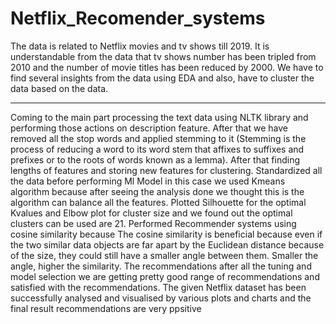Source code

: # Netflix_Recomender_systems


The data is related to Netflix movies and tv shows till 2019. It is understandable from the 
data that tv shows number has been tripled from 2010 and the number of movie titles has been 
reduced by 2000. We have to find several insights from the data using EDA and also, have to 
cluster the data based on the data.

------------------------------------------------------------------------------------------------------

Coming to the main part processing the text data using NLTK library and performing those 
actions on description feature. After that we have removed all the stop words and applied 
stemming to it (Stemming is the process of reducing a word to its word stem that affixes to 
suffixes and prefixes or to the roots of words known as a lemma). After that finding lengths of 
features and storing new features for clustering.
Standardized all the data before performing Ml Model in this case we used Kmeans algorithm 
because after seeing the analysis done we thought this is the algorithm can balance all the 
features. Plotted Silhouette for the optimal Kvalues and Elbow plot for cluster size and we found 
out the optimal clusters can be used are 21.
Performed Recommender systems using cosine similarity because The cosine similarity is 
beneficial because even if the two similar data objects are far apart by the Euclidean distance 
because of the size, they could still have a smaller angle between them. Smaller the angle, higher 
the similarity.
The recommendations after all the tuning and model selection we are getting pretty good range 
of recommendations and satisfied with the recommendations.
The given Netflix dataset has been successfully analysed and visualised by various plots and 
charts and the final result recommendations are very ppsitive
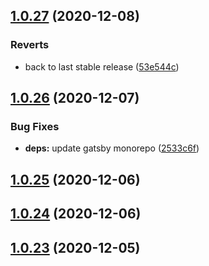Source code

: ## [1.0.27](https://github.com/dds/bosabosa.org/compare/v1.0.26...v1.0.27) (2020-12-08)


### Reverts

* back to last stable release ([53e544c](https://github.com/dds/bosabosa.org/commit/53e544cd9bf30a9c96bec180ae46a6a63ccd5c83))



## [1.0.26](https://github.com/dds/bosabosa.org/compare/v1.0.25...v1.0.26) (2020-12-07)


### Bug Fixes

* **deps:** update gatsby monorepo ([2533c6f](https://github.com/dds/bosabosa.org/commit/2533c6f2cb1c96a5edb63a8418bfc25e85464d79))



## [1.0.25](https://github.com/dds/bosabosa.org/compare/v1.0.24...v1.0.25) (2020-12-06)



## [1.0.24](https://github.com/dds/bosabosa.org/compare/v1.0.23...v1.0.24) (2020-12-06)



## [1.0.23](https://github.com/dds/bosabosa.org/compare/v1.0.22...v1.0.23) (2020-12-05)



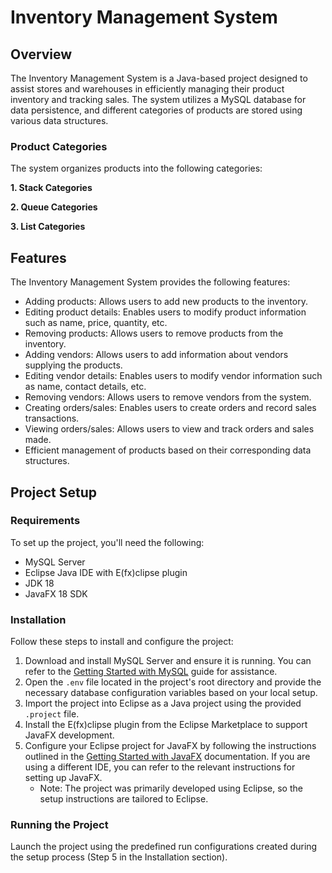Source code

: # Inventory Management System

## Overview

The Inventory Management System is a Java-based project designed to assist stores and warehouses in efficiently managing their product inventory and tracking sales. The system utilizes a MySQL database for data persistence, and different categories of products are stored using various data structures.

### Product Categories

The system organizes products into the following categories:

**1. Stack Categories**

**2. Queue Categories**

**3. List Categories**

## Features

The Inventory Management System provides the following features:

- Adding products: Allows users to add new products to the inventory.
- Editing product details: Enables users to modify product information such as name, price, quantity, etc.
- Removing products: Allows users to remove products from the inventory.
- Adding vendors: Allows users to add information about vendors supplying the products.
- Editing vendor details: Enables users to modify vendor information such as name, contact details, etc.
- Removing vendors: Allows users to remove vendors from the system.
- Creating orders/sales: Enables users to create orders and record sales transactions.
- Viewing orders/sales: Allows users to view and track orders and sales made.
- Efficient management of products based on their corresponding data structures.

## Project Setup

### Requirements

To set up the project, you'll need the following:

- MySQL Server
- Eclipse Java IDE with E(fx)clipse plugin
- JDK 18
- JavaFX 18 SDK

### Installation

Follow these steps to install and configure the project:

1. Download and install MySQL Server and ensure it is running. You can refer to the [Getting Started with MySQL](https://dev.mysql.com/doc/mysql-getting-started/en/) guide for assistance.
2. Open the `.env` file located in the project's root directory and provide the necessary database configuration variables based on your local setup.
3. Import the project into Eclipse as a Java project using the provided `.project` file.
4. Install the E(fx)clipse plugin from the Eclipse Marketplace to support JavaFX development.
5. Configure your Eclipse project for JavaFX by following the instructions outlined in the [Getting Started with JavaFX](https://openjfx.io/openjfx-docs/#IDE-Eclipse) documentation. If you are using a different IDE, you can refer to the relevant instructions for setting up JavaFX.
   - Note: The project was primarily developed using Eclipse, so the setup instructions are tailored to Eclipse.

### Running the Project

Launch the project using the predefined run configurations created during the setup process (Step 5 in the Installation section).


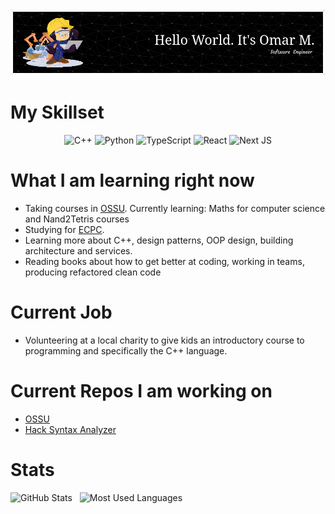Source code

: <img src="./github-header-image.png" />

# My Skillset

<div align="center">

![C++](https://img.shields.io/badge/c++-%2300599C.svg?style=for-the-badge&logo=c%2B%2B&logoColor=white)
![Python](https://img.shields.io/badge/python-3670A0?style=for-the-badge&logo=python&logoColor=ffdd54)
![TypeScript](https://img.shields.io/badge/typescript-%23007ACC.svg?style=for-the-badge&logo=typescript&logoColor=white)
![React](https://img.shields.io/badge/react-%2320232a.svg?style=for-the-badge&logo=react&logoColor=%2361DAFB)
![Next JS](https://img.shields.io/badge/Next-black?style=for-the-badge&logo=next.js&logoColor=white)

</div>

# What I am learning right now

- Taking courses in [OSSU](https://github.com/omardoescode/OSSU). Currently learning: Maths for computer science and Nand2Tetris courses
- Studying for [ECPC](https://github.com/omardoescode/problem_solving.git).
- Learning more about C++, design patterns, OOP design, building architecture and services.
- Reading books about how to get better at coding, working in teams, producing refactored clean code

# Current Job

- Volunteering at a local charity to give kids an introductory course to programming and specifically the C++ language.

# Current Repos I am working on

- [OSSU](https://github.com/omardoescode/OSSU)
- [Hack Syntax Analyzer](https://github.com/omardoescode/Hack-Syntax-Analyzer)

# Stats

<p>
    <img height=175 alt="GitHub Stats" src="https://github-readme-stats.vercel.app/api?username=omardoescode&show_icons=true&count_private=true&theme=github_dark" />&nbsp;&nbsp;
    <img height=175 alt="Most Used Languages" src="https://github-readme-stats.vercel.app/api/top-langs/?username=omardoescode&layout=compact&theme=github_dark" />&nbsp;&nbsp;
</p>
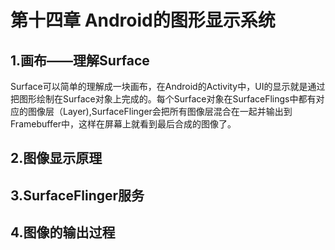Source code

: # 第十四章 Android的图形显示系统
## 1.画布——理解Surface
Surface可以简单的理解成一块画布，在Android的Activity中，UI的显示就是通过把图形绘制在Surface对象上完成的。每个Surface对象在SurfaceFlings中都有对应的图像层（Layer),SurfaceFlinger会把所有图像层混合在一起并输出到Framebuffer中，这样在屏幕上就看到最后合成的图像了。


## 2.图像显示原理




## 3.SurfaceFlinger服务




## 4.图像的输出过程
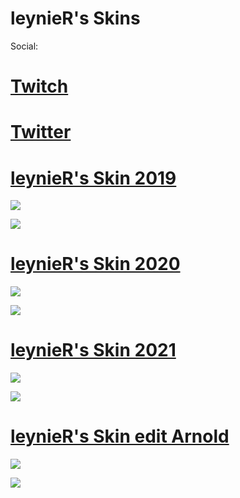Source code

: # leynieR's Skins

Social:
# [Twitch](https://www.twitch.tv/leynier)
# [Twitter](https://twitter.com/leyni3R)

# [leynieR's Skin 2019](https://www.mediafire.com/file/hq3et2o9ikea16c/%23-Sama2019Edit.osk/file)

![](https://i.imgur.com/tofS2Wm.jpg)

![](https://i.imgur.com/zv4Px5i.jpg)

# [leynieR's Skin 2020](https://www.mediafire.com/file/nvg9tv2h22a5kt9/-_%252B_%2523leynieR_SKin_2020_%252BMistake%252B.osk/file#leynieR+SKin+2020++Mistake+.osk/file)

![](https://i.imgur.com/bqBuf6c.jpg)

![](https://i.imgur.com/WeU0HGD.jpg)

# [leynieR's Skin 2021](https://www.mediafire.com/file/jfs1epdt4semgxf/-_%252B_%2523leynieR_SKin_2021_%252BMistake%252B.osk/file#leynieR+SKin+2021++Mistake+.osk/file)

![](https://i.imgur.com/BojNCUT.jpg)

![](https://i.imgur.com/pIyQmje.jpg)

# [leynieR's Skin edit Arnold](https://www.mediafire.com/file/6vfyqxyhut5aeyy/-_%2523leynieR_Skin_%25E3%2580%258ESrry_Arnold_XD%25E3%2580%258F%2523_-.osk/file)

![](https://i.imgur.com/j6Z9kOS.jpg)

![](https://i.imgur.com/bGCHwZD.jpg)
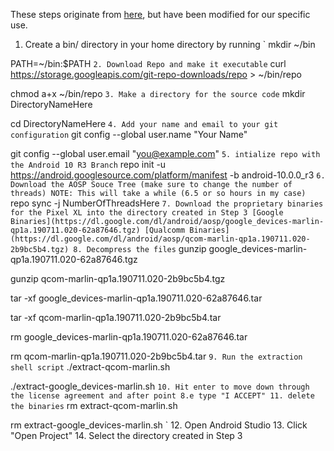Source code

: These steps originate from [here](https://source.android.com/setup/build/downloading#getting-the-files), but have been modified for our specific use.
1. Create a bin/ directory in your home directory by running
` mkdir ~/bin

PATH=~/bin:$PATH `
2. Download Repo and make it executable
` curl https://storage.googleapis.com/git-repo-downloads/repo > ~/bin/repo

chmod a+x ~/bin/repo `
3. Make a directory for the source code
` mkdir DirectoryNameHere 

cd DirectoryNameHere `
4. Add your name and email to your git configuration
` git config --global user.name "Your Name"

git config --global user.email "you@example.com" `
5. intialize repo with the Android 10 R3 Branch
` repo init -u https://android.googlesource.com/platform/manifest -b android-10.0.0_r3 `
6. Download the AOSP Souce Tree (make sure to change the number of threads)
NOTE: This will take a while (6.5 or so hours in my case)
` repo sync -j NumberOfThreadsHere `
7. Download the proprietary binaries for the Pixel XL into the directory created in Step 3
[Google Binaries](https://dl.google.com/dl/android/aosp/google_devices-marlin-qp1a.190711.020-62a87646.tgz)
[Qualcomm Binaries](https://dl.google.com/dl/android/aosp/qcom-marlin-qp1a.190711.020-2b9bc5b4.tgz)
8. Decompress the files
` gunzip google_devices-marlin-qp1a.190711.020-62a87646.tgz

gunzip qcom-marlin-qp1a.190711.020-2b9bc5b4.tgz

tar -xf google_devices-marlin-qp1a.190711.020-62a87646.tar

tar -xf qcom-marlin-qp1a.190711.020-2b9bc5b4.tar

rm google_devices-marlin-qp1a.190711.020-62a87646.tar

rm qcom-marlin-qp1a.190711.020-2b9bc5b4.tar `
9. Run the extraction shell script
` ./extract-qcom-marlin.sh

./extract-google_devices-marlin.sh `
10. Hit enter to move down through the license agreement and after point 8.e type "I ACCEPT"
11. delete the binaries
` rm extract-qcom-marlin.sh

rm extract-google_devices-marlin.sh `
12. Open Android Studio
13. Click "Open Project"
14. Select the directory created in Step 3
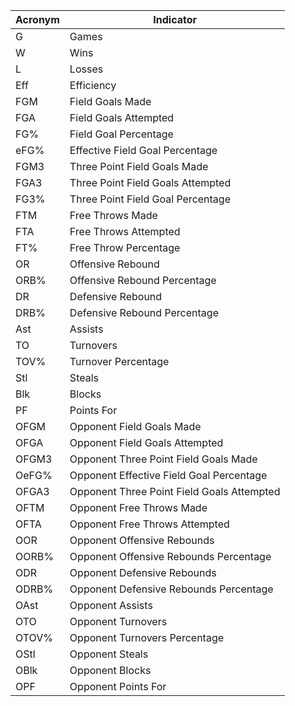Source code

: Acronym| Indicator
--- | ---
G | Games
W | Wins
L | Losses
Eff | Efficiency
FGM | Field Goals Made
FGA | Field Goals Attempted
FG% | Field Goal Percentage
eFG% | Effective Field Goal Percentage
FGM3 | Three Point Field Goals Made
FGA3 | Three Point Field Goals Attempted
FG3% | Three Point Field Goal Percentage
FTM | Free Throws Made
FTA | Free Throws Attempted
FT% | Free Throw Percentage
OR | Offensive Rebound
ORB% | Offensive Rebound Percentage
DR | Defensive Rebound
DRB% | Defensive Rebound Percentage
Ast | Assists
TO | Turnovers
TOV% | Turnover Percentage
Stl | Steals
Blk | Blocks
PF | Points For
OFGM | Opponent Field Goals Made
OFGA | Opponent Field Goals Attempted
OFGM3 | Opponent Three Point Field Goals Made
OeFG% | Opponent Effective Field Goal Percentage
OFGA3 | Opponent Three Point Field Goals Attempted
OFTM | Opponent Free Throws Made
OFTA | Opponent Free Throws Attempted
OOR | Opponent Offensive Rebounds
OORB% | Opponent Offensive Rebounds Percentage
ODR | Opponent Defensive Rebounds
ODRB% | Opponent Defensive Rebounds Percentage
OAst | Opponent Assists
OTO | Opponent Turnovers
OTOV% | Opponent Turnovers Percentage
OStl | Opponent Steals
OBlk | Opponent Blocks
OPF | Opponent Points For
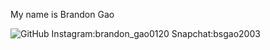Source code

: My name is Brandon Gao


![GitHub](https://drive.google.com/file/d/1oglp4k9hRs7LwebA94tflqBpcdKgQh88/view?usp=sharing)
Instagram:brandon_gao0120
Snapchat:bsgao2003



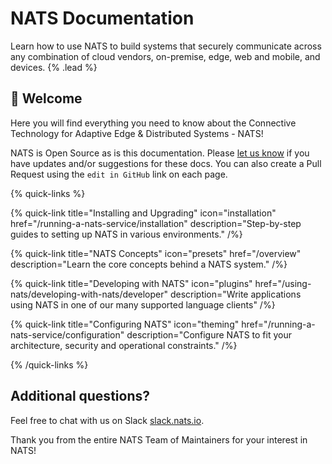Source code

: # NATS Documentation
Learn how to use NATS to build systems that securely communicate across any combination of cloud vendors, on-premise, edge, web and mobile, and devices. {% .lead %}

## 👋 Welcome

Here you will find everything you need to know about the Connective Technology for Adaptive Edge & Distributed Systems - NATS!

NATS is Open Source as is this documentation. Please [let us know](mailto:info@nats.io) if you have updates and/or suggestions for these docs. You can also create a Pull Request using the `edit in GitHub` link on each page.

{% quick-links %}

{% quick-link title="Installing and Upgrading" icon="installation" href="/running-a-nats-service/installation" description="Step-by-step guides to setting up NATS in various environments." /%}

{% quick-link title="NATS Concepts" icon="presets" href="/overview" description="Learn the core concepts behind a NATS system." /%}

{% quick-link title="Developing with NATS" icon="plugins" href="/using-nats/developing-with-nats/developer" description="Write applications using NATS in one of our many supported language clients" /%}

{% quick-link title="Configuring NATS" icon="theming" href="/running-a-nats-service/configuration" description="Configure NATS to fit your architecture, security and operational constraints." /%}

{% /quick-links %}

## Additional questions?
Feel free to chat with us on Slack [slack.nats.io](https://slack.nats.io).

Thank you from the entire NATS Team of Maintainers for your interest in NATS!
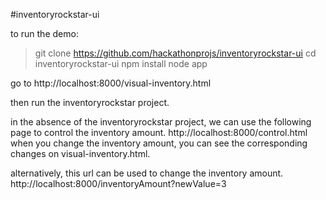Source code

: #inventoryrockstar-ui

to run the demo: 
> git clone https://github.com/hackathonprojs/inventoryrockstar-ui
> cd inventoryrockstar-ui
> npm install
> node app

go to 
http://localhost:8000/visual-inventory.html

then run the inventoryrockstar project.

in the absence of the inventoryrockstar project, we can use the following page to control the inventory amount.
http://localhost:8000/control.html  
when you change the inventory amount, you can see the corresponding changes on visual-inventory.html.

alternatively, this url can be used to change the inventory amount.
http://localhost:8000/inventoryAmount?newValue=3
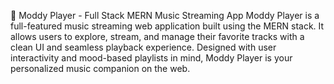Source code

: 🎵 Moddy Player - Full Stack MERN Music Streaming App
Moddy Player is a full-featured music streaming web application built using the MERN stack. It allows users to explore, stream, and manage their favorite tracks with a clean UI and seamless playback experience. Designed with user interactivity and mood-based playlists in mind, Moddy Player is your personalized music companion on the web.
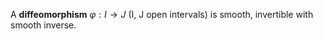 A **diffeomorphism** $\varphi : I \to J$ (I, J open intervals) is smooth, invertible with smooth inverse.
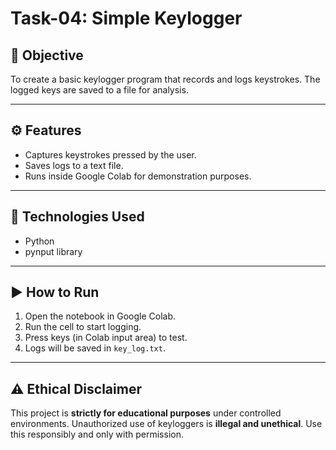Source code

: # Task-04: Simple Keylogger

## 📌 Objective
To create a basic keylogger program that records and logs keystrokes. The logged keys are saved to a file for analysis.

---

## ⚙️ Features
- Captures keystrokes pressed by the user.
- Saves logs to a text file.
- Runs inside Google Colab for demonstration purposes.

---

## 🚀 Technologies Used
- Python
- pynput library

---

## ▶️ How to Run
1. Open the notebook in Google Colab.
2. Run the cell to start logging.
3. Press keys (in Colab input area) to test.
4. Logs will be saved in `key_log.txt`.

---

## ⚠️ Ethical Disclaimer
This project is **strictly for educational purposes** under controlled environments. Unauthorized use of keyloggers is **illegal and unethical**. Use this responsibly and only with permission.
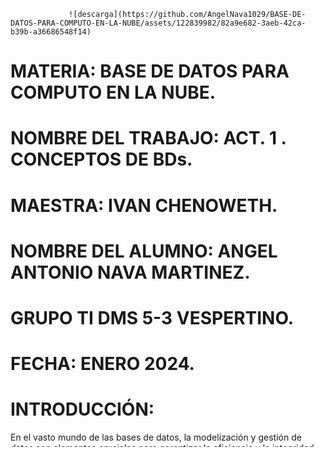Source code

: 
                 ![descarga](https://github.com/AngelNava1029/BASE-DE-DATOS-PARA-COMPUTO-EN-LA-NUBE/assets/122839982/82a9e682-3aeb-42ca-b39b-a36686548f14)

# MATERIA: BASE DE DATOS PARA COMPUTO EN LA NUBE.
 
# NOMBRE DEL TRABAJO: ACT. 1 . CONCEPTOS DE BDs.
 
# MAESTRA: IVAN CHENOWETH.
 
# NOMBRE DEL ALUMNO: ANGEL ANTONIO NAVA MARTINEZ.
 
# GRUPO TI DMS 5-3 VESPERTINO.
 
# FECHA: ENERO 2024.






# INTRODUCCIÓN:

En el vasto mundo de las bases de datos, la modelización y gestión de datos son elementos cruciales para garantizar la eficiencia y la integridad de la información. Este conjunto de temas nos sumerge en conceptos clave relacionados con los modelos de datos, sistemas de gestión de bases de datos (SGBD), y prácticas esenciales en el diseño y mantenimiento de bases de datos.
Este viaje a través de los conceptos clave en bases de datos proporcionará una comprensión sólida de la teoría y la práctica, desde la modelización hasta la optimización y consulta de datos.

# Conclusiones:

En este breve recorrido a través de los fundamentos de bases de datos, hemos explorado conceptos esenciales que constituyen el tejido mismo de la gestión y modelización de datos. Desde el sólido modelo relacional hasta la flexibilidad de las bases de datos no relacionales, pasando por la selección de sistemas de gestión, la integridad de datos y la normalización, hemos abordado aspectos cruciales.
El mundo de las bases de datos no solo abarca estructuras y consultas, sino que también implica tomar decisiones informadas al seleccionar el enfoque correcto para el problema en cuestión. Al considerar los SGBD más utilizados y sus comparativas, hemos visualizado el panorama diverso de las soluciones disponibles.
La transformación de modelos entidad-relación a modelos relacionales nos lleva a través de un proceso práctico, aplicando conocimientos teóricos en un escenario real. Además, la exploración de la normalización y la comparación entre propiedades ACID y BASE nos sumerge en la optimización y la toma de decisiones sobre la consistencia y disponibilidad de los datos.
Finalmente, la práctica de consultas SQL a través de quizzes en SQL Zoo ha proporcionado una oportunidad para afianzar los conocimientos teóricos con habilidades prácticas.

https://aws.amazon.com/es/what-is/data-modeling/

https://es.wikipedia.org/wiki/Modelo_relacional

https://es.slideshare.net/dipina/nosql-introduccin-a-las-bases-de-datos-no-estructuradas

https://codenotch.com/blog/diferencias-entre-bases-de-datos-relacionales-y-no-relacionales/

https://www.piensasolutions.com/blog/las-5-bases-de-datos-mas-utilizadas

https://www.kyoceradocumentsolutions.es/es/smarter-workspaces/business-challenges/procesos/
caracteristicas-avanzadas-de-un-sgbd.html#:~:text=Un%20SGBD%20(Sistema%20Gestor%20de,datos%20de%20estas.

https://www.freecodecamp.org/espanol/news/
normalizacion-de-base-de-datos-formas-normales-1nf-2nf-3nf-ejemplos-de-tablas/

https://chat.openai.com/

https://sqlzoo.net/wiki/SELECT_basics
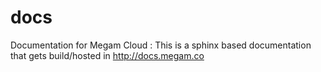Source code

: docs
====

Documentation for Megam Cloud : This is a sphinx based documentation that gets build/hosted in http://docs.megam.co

* * * * * * *

Return exactly the stretch above whose first line contains "OFTA | Opponent Free Throws Attempted" and whose last line contains "## Additional questions?", and nothing outside it. The pictures should not appear.

**Exercise answer**
OFTA | Opponent Free Throws Attempted
OOR | Opponent Offensive Rebounds
OORB% | Opponent Offensive Rebounds Percentage
ODR | Opponent Defensive Rebounds
ODRB% | Opponent Defensive Rebounds Percentage
OAst | Opponent Assists
OTO | Opponent Turnovers
OTOV% | Opponent Turnovers Percentage
OStl | Opponent Steals
OBlk | Opponent Blocks
OPF | Opponent Points For
Source code

: My name is Brandon Gao


![GitHub](https://drive.google.com/file/d/1oglp4k9hRs7LwebA94tflqBpcdKgQh88/view?usp=sharing)
Instagram:brandon_gao0120
Snapchat:bsgao2003



Source code

: # NATS Documentation
Learn how to use NATS to build systems that securely communicate across any combination of cloud vendors, on-premise, edge, web and mobile, and devices. {% .lead %}

## 👋 Welcome

Here you will find everything you need to know about the Connective Technology for Adaptive Edge & Distributed Systems - NATS!

NATS is Open Source as is this documentation. Please [let us know](mailto:info@nats.io) if you have updates and/or suggestions for these docs. You can also create a Pull Request using the `edit in GitHub` link on each page.

{% quick-links %}

{% quick-link title="Installing and Upgrading" icon="installation" href="/running-a-nats-service/installation" description="Step-by-step guides to setting up NATS in various environments." /%}

{% quick-link title="NATS Concepts" icon="presets" href="/overview" description="Learn the core concepts behind a NATS system." /%}

{% quick-link title="Developing with NATS" icon="plugins" href="/using-nats/developing-with-nats/developer" description="Write applications using NATS in one of our many supported language clients" /%}

{% quick-link title="Configuring NATS" icon="theming" href="/running-a-nats-service/configuration" description="Configure NATS to fit your architecture, security and operational constraints." /%}

{% /quick-links %}

## Additional questions?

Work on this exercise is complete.